● List of tasks
1. Reproduce the savings plan audit report word for word, starting at "To the Trustee" and ending at "on our audits.".
2. Write the next part of the savings plan audit report, picking up after its final sentence.

To the Trustee and Participants of

Microsoft Operations Puerto Rico, LLC

1165(e) Savings Plan:

We have audited the accompanying statements of net assets available for benefits of Microsoft Operations Puerto Rico, LLC 1165(e) Savings Plan (the “Plan”) as of December 31, 2008 and 2007, and the related statement of changes in net assets available for benefits for the year ended December 31, 2008. These financial statements are the responsibility of the Plan’s management. Our responsibility is to express an opinion on these financial statements based on our audits.

● Extracted material

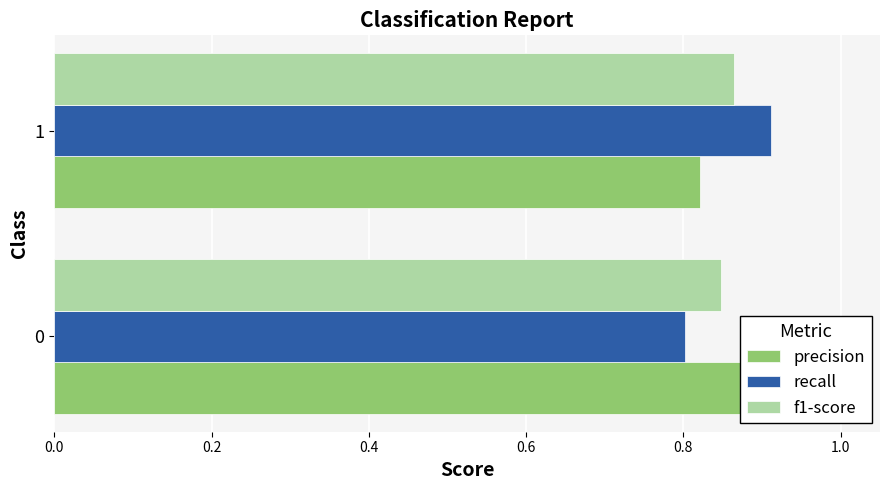

What is the difference between the maximum and minimum values in the precision series?

0.1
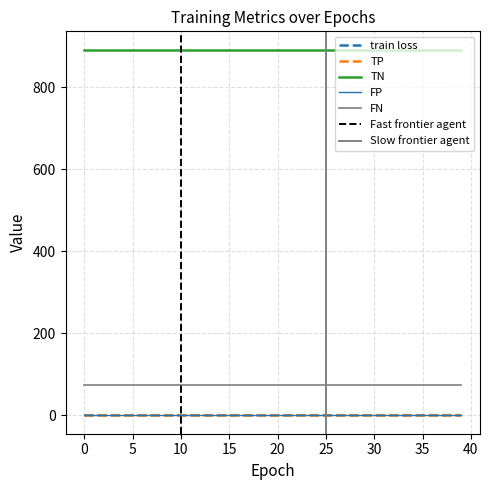

Reading left to right, what are all the values shown in this chart?

train loss: 0.6	0.6	0.6	0.6	0.6	0.6	0.6	0.6	0.6	0.6	0.6	0.6	0.6	0.6	0.6	0.6	0.6	0.6	0.6	0.6	0.6	0.6	0.6	0.6	0.6	0.6	0.6	0.6	0.6	0.6	0.6	0.6	0.6	0.6	0.6	0.6	0.6	0.6	0.6	0.6
TP: 0.0	0.0	0.0	0.0	0.0	0.0	0.0	0.0	0.0	0.0	0.0	0.0	0.0	0.0	0.0	0.0	0.0	0.0	0.0	0.0	0.0	0.0	0.0	0.0	0.0	0.0	0.0	0.0	0.0	0.0	0.0	0.0	0.0	0.0	0.0	0.0	0.0	0.0	0.0	0.0
TN: 892.0	892.0	892.0	892.0	892.0	892.0	892.0	892.0	892.0	892.0	892.0	892.0	892.0	892.0	892.0	892.0	892.0	892.0	892.0	892.0	892.0	892.0	892.0	892.0	892.0	892.0	892.0	892.0	892.0	892.0	892.0	892.0	892.0	892.0	892.0	892.0	892.0	892.0	892.0	892.0
FP: 0.0	0.0	0.0	0.0	0.0	0.0	0.0	0.0	0.0	0.0	0.0	0.0	0.0	0.0	0.0	0.0	0.0	0.0	0.0	0.0	0.0	0.0	0.0	0.0	0.0	0.0	0.0	0.0	0.0	0.0	0.0	0.0	0.0	0.0	0.0	0.0	0.0	0.0	0.0	0.0
FN: 73.0	73.0	73.0	73.0	73.0	73.0	73.0	73.0	73.0	73.0	73.0	73.0	73.0	73.0	73.0	73.0	73.0	73.0	73.0	73.0	73.0	73.0	73.0	73.0	73.0	73.0	73.0	73.0	73.0	73.0	73.0	73.0	73.0	73.0	73.0	73.0	73.0	73.0	73.0	73.0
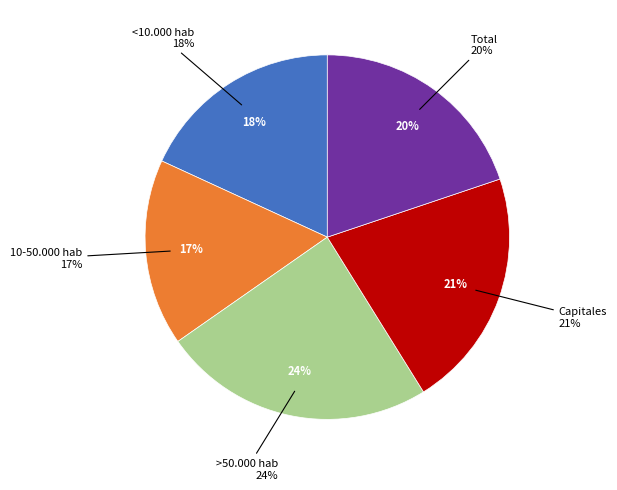

Is it true that <10.000 hab is 31% of the pie?

False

● Answers in order
1.
To the Trustee and Participants of

Microsoft Operations Puerto Rico, LLC

1165(e) Savings Plan:

We have audited the accompanying statements of net assets available for benefits of Microsoft Operations Puerto Rico, LLC 1165(e) Savings Plan (the “Plan”) as of December 31, 2008 and 2007, and the related statement of changes in net assets available for benefits for the year ended December 31, 2008. These financial statements are the responsibility of the Plan’s management. Our responsibility is to express an opinion on these financial statements based on our audits.

2.
We conducted our audits in accordance with the standards of the Public Company Accounting Oversight Board (United States). Those standards require that we plan and perform the audit to obtain reasonable assurance about whether the financial statements are free of material misstatement. The Plan is not required to have, nor were we engaged to perform, an audit of its internal control over financial reporting. Our audits included consideration of internal control over financial reporting as a basis for designing audit procedures that are appropriate in the circumstances, but not for the purpose of expressing an opinion on the effectiveness of the Plan’s internal control over financial reporting. Accordingly, we express no such opinion. An audit also includes examining, on a test basis, evidence supporting the amounts and disclosures in the financial statements, assessing the accounting principles used and significant estimates made by management, as well as evaluating the overall financial statement presentation. We believe that our audits provide a reasonable basis for our opinion.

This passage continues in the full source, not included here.